At the company's annual meeting Wednesday, board chairwoman Mellody Hobson said Schultz was "singularly qualified" to be the company's interim CEO.
"Who better to reinforce our culture than its creator?" Hobson said in a video message.
But some observers expressed surprise that the board would name Schultz instead of a new permanent CEO.
"It's curious that they were not able to find a successor within a year," said Timothy Hubbard, assistant professor of management at the University of Notre Dame's Mendoza College of Business. "For a company the size and stature of Starbucks not to have a solid succession plan is surprising."
Andrew Charles, an analyst with Cowen, said Schultz's return to the board signals he wanted greater say in Starbucks' future strategy, especially as a unionization effort gains steam at the company.

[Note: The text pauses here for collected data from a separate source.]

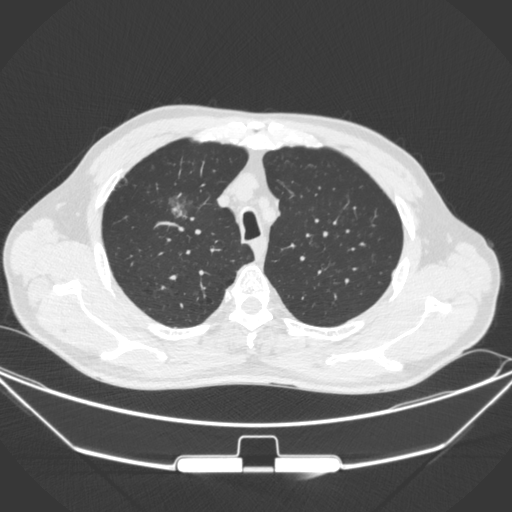
Chest CT, one axial slice; position 271 of 355 along the scan axis; 120 kVp; lung window (W 1500 / L -600 HU); 1 mm slice thickness; 512 × 512 image matrix, field of view 399 × 399 mm. Male patient, age 67 years. From the clinical record (not read from this slice): clinical TNM (as recorded): T1c N0 M0; histopathological grade: G2.
Structures marked on this image (rectangle marked by the reading radiologist):
- lung tumour (recorded histology: adenocarcinoma): bounding box (x1, y1, x2, y2) in pixels: (156, 195, 197, 232)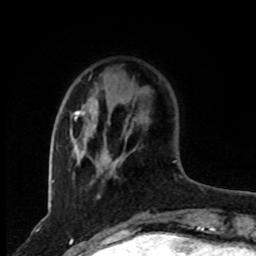
Breast MRI, one axial slice; position 21 of 80 along the scan axis; cropped to one breast; dynamic contrast-enhanced series, time point 2 of 8 at this slice position (early post-contrast); 1.5 T; TE 4.2 ms, TR 7 ms; 256 × 256 image matrix, field of view 165 × 165 mm. Female patient.
Structures marked on this image (semi-automatic segmentation, software-assisted and operator-edited):
- enhancing-tissue mask used for the functional tumour volume (all voxels passing the contrast-enhancement thresholds inside the analysis volume; usually the tumour): box from (x=74, y=110) to (x=118, y=177) px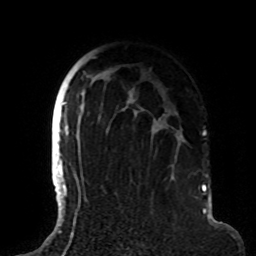
Breast MRI (dynamic contrast-enhanced), one axial slice; position 61 of 72 along the scan axis; cropped to one breast; dynamic contrast-enhanced series, time point 2 of 8 at this slice position (early post-contrast); 1.5 T; TE 4.2 ms, TR 7 ms; 2.2 mm slice thickness; 256 × 256 image matrix, field of view 180 × 180 mm. Female patient.
Annotated regions visible in this slice (semi-automatic segmentation, software-assisted and operator-edited):
- enhancing-tissue mask used for the functional tumour volume (all voxels passing the contrast-enhancement thresholds inside the analysis volume; usually the tumour): bounding box [x1, y1, x2, y2] px = [63, 57, 184, 191]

Workers at Starbucks stores—including five in Buffalo, New York, and one in Mesa, Arizona— have voted to unionize since late last year. As of Wednesday, 140 stores in 27 states have petitioned the National Labor Relations Board to hold union elections, according to Workers United, the union organizing the Starbucks campaign.
When Schultz bought Starbucks in 1987, it had unionized workers at six stores and a roasting plant. One of his first acts as CEO was to lead an effort to decertify the union.
"I was convinced that under my leadership, employees would come to realize that I would listen to their concerns. If they had faith in me and my motives, they wouldn't need a union," Schultz wrote in his 1997 memoir Pour Your Heart Into It.
Schultz is credited with growing Starbucks into the global behemoth it has become. When he bought the chain in 1987, it had 11 stores and 100 employees. Four years later, when Starbucks went public, the chain had grown to more than 100 stores. Starbucks now has more than 34,000 stores worldwide.
Schultz stepped down as CEO in 2000 and became the company's chairman. But he returned as CEO in 2008, when the company was struggling in the recession. He stepped down again in 2017 and became the company's chairman emeritus in 2018.
He remains a shareholder, but Starbucks wouldn't say Wednesday how many shares he owns. At the time he left the company, he and his family held 34 million shares; that would be worth nearly $3 billion today.